WHAT NEEDS TO BE DONE: Only one stretch of the records below is wanted: the lines from the one holding "Steps: view, separate" through the one holding "5) done edits separate@k; rest unchecked". Return it exactly, both ends included.

[Spatial grounding data]

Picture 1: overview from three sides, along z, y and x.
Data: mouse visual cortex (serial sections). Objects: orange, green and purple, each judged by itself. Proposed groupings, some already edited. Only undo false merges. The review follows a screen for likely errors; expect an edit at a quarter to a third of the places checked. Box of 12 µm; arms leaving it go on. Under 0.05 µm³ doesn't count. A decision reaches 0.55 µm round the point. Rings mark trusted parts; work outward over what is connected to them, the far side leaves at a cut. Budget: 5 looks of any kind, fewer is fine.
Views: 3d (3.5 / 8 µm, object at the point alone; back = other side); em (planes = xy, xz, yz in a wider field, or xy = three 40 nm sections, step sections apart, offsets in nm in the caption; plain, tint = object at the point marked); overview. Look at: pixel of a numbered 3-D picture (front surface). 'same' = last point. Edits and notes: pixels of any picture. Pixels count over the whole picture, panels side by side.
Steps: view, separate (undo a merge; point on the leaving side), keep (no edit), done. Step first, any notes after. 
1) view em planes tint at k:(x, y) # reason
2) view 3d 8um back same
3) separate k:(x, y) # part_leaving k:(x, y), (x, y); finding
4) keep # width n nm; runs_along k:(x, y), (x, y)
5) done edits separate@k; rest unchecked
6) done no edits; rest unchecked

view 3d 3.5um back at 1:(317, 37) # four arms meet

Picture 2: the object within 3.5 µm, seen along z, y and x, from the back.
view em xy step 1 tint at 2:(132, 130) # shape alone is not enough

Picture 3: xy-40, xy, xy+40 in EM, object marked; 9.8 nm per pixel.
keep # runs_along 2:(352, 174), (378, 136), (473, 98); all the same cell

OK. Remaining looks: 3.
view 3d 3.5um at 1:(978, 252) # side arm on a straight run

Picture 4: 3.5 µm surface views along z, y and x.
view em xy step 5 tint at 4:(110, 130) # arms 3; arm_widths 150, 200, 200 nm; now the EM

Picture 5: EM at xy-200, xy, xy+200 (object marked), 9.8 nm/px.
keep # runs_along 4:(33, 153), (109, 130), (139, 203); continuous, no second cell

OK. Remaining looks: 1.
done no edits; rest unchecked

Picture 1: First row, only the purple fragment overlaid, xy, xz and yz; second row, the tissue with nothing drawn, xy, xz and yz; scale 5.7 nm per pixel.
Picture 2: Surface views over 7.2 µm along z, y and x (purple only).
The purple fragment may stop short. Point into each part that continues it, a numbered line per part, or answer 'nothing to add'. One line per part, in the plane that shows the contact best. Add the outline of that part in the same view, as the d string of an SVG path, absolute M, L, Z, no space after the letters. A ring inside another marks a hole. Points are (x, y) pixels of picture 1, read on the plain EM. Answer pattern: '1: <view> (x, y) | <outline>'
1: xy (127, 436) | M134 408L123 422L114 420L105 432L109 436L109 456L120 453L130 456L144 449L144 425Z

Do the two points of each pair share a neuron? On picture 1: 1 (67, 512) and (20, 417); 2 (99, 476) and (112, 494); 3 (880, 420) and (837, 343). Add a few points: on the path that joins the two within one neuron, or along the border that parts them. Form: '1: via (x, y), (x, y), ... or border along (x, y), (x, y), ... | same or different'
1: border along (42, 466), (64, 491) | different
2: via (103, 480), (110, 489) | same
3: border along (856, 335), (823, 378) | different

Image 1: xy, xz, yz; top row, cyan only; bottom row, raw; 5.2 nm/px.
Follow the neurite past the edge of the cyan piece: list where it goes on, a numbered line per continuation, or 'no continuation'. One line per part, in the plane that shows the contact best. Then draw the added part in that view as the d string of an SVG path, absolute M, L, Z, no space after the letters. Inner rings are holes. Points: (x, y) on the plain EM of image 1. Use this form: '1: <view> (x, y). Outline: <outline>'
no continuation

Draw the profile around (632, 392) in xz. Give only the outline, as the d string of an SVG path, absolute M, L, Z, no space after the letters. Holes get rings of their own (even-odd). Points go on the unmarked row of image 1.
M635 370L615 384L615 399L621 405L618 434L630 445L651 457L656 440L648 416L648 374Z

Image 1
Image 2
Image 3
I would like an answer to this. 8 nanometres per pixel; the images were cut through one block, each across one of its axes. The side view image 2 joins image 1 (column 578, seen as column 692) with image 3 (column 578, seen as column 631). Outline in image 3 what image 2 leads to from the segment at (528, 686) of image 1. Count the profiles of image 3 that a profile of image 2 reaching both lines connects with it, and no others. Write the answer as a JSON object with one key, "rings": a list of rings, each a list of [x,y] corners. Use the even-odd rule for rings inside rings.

RESPONSE AREA:
Steps: view, separate (undo a merge; point on the leaving side), keep (no edit), done. Step first, any notes after. 
1) view em planes tint at k:(x, y) # reason
2) view 3d 8um back same
3) separate k:(x, y) # part_leaving k:(x, y), (x, y); finding
4) keep # width n nm; runs_along k:(x, y), (x, y)
5) done edits separate@k; rest unchecked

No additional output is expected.